ASSIGNMENT =>
Reproduce the text of every row below word for word, and leave the pictures out.

SOURCE INFORMATION =>

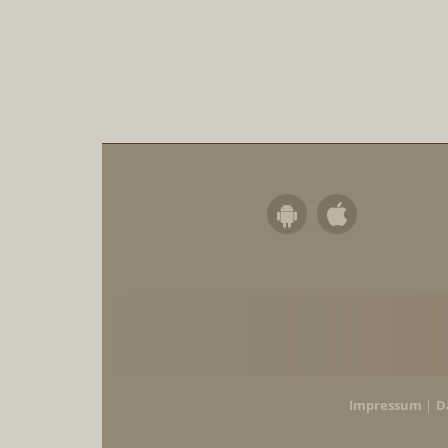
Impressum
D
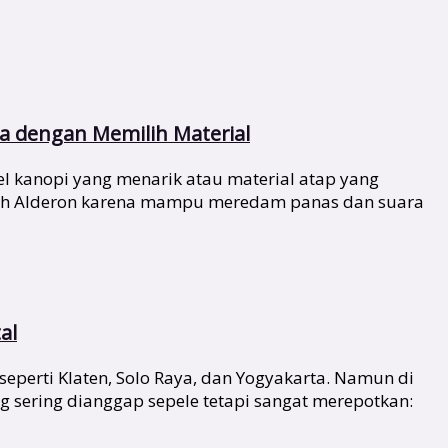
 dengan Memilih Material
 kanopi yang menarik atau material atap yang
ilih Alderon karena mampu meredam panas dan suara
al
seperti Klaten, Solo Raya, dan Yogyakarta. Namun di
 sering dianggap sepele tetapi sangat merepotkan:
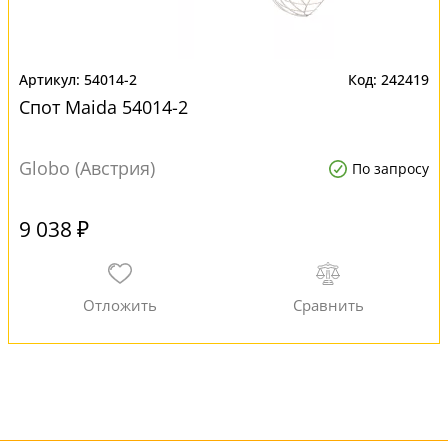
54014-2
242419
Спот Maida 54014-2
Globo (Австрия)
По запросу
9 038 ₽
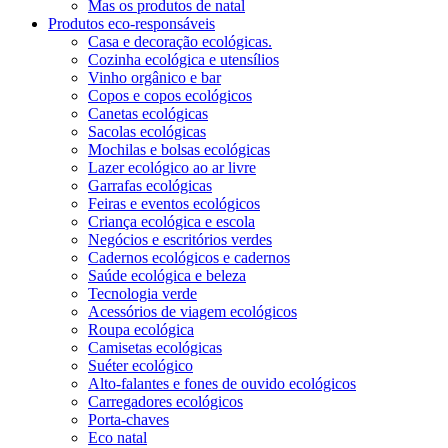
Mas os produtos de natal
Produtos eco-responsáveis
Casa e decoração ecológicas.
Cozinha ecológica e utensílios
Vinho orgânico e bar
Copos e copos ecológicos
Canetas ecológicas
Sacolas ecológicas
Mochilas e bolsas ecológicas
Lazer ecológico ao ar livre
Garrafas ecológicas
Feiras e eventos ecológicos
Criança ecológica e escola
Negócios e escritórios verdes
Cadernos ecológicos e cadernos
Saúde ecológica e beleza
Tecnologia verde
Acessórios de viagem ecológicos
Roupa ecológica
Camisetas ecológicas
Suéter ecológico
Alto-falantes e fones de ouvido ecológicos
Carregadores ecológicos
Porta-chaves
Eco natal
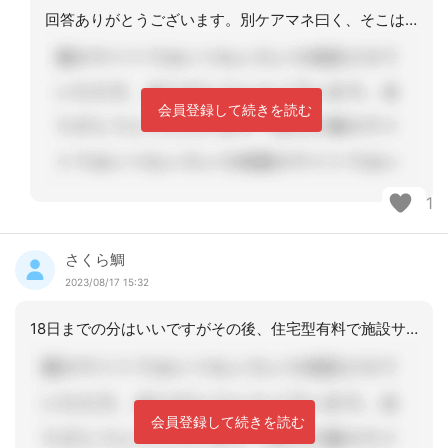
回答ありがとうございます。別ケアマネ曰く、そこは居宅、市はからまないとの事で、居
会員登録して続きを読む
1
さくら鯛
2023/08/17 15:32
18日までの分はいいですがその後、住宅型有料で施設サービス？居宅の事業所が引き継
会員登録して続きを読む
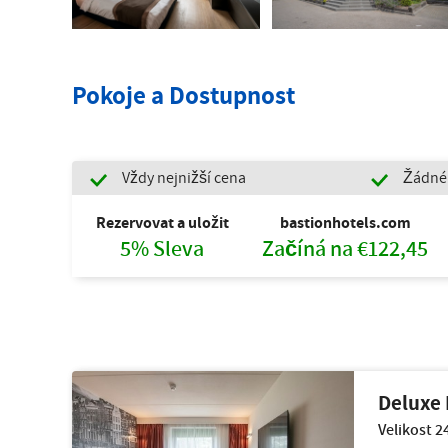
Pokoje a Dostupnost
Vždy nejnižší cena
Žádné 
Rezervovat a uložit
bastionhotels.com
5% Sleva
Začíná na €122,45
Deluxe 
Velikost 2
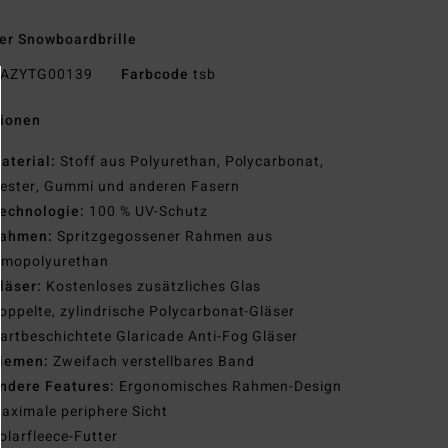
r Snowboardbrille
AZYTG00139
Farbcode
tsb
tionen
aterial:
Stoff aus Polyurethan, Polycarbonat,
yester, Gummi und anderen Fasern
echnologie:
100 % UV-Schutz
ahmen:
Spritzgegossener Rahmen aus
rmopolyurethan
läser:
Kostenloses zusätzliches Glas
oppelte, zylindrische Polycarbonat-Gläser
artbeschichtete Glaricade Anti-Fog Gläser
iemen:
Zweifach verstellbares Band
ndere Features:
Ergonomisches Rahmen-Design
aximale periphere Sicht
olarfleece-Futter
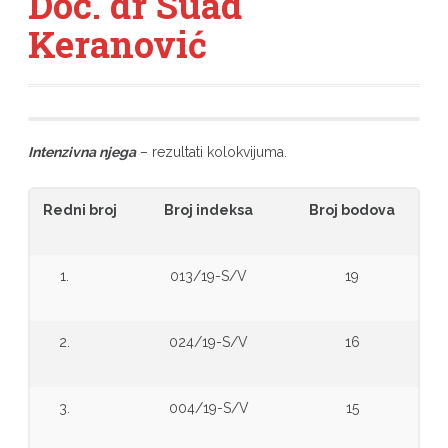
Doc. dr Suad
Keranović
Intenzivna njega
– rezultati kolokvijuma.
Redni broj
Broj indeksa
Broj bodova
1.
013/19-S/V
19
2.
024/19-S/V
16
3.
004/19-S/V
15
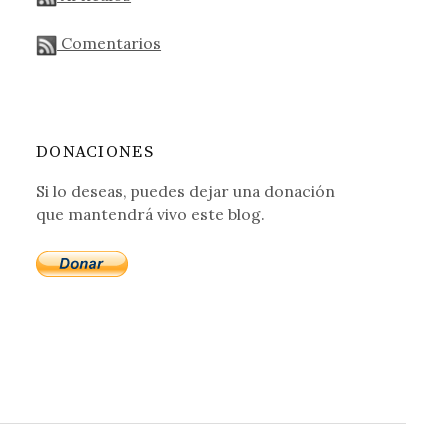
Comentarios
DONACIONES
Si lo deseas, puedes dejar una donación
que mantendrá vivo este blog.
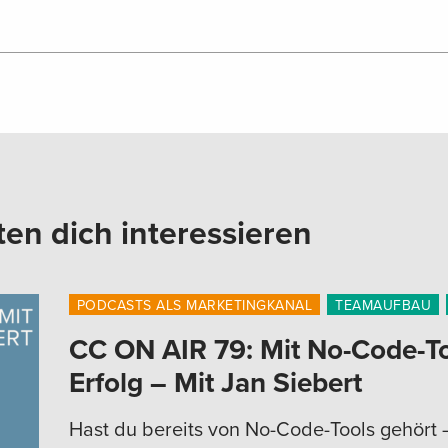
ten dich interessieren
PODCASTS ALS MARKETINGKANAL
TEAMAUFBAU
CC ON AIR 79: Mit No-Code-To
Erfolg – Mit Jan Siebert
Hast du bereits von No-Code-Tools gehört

EXPECTED ANSWER =>
Impressum
D
 dengan Memilih Material
 kanopi yang menarik atau material atap yang
ilih Alderon karena mampu meredam panas dan suara
al
seperti Klaten, Solo Raya, dan Yogyakarta. Namun di
 sering dianggap sepele tetapi sangat merepotkan:
54014-2
242419
Спот Maida 54014-2
Globo (Австрия)
По запросу
9 038 ₽
Mas os produtos de natal
Produtos eco-responsáveis
Casa e decoração ecológicas.
Cozinha ecológica e utensílios
Vinho orgânico e bar
Copos e copos ecológicos
Canetas ecológicas
Sacolas ecológicas
Mochilas e bolsas ecológicas
Lazer ecológico ao ar livre
Garrafas ecológicas
Feiras e eventos ecológicos
Criança ecológica e escola
Negócios e escritórios verdes
Cadernos ecológicos e cadernos
Saúde ecológica e beleza
Tecnologia verde
Acessórios de viagem ecológicos
Roupa ecológica
Camisetas ecológicas
Suéter ecológico
Alto-falantes e fones de ouvido ecológicos
Carregadores ecológicos
Porta-chaves
Eco natal
回答ありがとうございます。別ケアマネ曰く、そこは居宅、市はからまないとの事で、居
会員登録して続きを読む
1
さくら鯛
2023/08/17 15:32
18日までの分はいいですがその後、住宅型有料で施設サービス？居宅の事業所が引き継
会員登録して続きを読む
Pokoje a Dostupnost
Vždy nejnižší cena
Žádné 
Rezervovat a uložit
bastionhotels.com
5% Sleva
Začíná na €122,45
Deluxe 
Velikost 2
r Snowboardbrille
AZYTG00139
Farbcode
tsb
tionen
aterial:
Stoff aus Polyurethan, Polycarbonat,
yester, Gummi und anderen Fasern
echnologie:
100 % UV-Schutz
ahmen:
Spritzgegossener Rahmen aus
rmopolyurethan
läser:
Kostenloses zusätzliches Glas
oppelte, zylindrische Polycarbonat-Gläser
artbeschichtete Glaricade Anti-Fog Gläser
iemen:
Zweifach verstellbares Band
ndere Features:
Ergonomisches Rahmen-Design
aximale periphere Sicht
olarfleece-Futter
Doc. dr Suad
Keranović
Intenzivna njega
– rezultati kolokvijuma.
Redni broj
Broj indeksa
Broj bodova
1.
013/19-S/V
19
2.
024/19-S/V
16
3.
004/19-S/V
15
Comentarios
DONACIONES
Si lo deseas, puedes dejar una donación
que mantendrá vivo este blog.
ten dich interessieren
PODCASTS ALS MARKETINGKANAL
TEAMAUFBAU
CC ON AIR 79: Mit No-Code-To
Erfolg – Mit Jan Siebert
Hast du bereits von No-Code-Tools gehört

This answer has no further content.